Viele "Kuchu" sind gläubige Christen
Wie Kato leiden zwar viele Homosexuelle in Uganda unter Gewalt und Verfolgung. Trotzdem musste Regisseurin Katherine Fairfax-Wright ihr Bild revidieren: "In den westlichen Medien war die Perspektive des Opfers allgegenwärtig, und auch wir waren mit dieser Haltung an den Film gegangen. Aber vor Ort haben wir dann etwas ganz anderes erlebt: Nämlich Menschen, die bereit sind, alles zu riskieren - für eine bessere Zukunft." Überrascht sei sie über die große Anzahl der verschiedenen Lesben- und Schwulen-Organisationen gewesen. Und dass die Mehrheit der Kuchu sehr religiös sei: "Es geht ihnen nicht darum, liberaler zu werden, und dann den Glauben aufzugeben. Sie wollen als gute Christen leben und von ihrer Kirche akzeptiert werden."

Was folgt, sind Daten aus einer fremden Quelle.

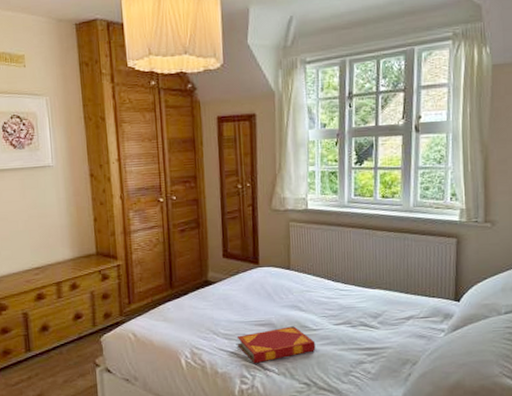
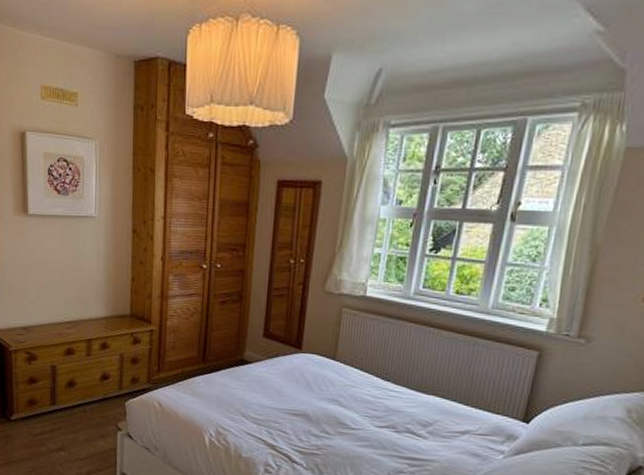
hardback book: present [236,326,316,363] -> none [266,420,352,454]

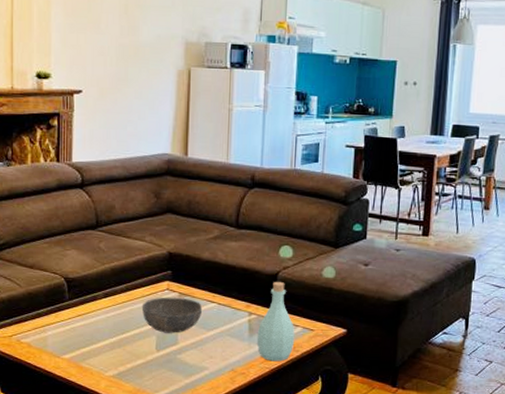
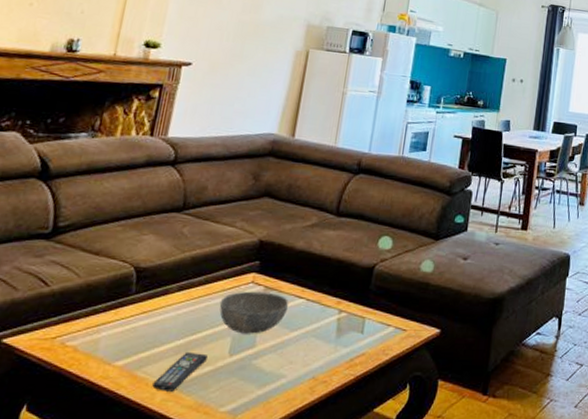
remote control: none [96,347,138,379] -> present [152,351,208,392]
bottle: present [256,281,295,362] -> none [343,275,387,367]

Über ihnen schwebt allerdings weiterhin das geplante Gesetz wie ein Damokles-Schwert. Vor einem halben Jahr brachte das ugandische Parlament den Entwurf wieder auf den Tisch - Ausgang offen. Polizei und Behörden gehen weiterhin hart gegen Schwule und Lesben vor. Vergangene Woche wurde der britische Theatermacher David Cecil verhaftet, weil er ein Stück über einen schwulen Mann aufgeführt hatte. Auf Kaution wurde er einige Tage später freigelassen, aber ihm drohen zwei Jahre Gefängnis wegen mutmaßlicher Anstiftung zu Homosexualität. Das riskieren auch die Filmemacherinnen Katherine Fairfax-Wright und Malika Zouhali-Worrall, wenn sie ihren Film öffentlich in Uganda zeigen. Doch sie halten zu ihren neuen Freunden: "Wenn die Kuchu-Leute wirklich möchten, dass der Film in ihrem Land aufgeführt wird und dass wir dabei sind - dann werden wir das tun.